» **EXCERPTED PASSAGE**:
Prayer: We give you thanks, O God, for all the prophecy and revelation preparing us for the Messiah. We find ourselves anticipating along with the prophets the coming of the Savior. We rejoice in the fulfillment announced by the angel. But help us to see as well the importance of our own lives as an immediate witness to Your coming. Amen.
“And there were shepherds living out in the fields nearby, keeping watch over their flocks at night.”
Read: Luke 2:8-20
The shepherds in the fields illustrate an important truth about evangelism and missions. There are times when it is most appropriate for God’s glorious good news to take people by surprise. The shepherds have no forewarning. No effort is made to lay the ground work for understanding. God did not send them prophets to explain angels or priests to define salvation or missiologists to articulate who should receive this good news. Suddenly, as if from no where, the sky is filled with God’s glory. God’s announcement resounds in the night air. Good news needs an audience and the shepherds were available.
The shepherds were not polled for their opinion or researched by an advance team. Yet they were recipients to one of the greatest evangelistic messages ever presented. Who better than shepherds, camped out under the stars, to receive the good news. Perhaps, most of the message went over their heads, but that was to be expected as was their hurried trip to Bethlehem.
Prayer: Move us, Lord, to express Your good news freely and joyfully. Free us from being so calculated and contrived in our witness. Your praise deserves an audience among our friends and neighbors. To God be the glory great things He has done. Amen.
“…Caesar Augustus issued a decree that a census should be taken of the entire Roman world…So Joseph went from the town of Nazareth in Galilee to Judea, to Bethlehem.”
Read: Luke 2:1-7
God enters this world in disguise. Instead of a militant messiah with a vanguard of warlords the God of the cross is born to a peasant family in an obscure Palestinian village. He comes quietly, uninvited and unexpected. Theologians speak of the hidden God, His power and majesty concealed so the power of love and grace may be revealed. God goes before us in ways completely unexpected.

» **MATERIAL PROVIDED**:
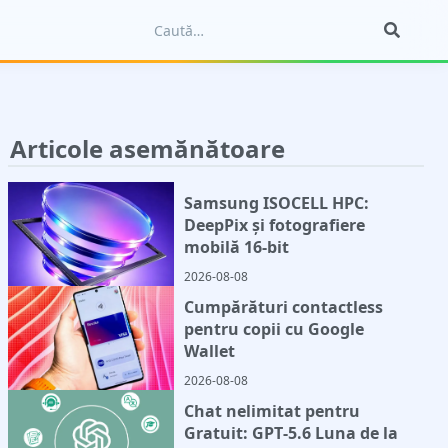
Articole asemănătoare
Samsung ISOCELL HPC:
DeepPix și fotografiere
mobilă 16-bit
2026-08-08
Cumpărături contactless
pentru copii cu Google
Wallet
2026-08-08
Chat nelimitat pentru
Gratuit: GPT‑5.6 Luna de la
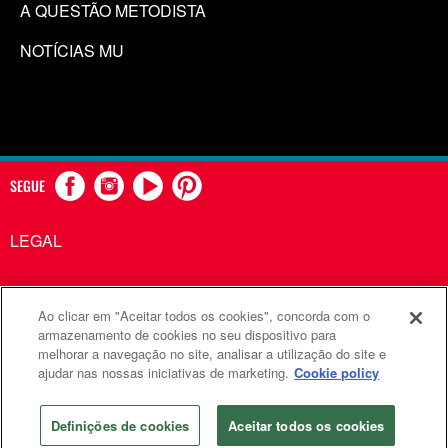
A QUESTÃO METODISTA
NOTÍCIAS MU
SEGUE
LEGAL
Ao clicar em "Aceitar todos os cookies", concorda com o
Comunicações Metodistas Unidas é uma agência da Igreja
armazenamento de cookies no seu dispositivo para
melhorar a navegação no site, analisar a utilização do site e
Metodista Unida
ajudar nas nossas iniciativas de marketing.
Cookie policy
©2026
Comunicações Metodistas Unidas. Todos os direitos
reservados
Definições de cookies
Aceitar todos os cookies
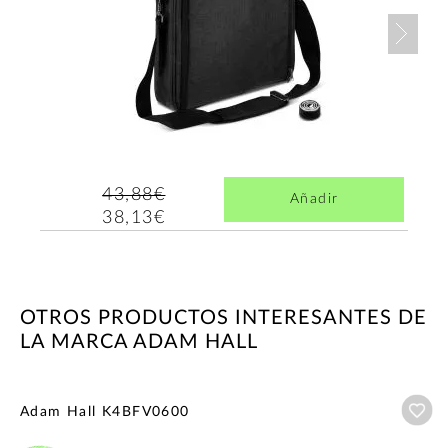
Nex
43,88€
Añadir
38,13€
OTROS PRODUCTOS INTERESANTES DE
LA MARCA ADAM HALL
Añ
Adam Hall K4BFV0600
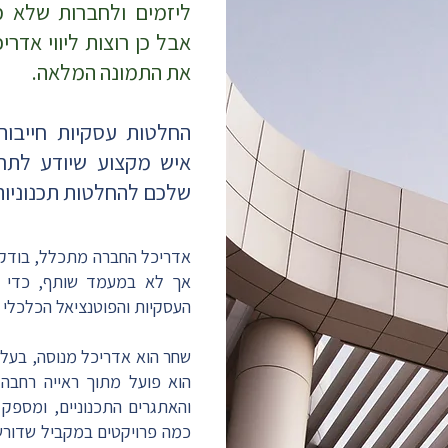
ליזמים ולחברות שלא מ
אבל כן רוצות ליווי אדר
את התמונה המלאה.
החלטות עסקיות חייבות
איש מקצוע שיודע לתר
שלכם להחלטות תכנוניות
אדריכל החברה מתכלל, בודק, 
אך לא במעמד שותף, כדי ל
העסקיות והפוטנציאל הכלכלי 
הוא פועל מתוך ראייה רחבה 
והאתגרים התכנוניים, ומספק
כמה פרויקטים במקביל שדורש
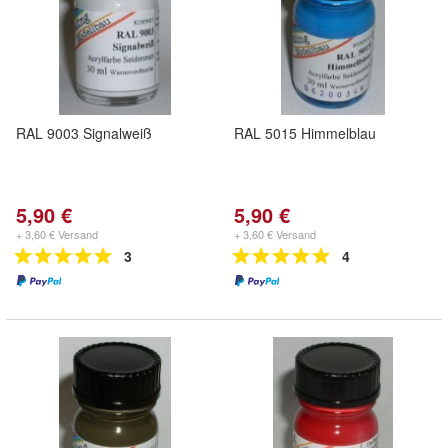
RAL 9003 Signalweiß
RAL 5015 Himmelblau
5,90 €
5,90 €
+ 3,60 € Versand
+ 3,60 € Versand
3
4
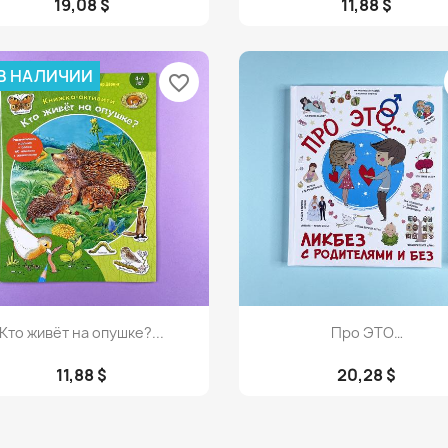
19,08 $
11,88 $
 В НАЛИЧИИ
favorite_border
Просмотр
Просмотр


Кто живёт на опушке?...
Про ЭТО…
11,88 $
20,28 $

» **WHAT TO WORK ON**:
(1) Answer these about the devotional excerpt:
(a) Which Scripture passage is given for reading with the shepherds section?
(b) Who issued the decree that a census should be taken?
(c) What do theologians speak of, according to the final paragraph?
(2) The devotional excerpt names the kinds of figures God did not send to the shepherds. List every one of them.
(3) Return the stretch of the devotional excerpt from "Prayer: We give" through "Your coming. Amen.", copied word for word.
The rows have no role in this work.

» **ANSWERS TO THE TASKS**:
(1)
(a) Luke 2:8-20
(b) Caesar Augustus
(c) The hidden God

(2)
Prophets
Priests
Missiologists

(3)
Prayer: We give you thanks, O God, for all the prophecy and revelation preparing us for the Messiah. We find ourselves anticipating along with the prophets the coming of the Savior. We rejoice in the fulfillment announced by the angel. But help us to see as well the importance of our own lives as an immediate witness to Your coming. Amen.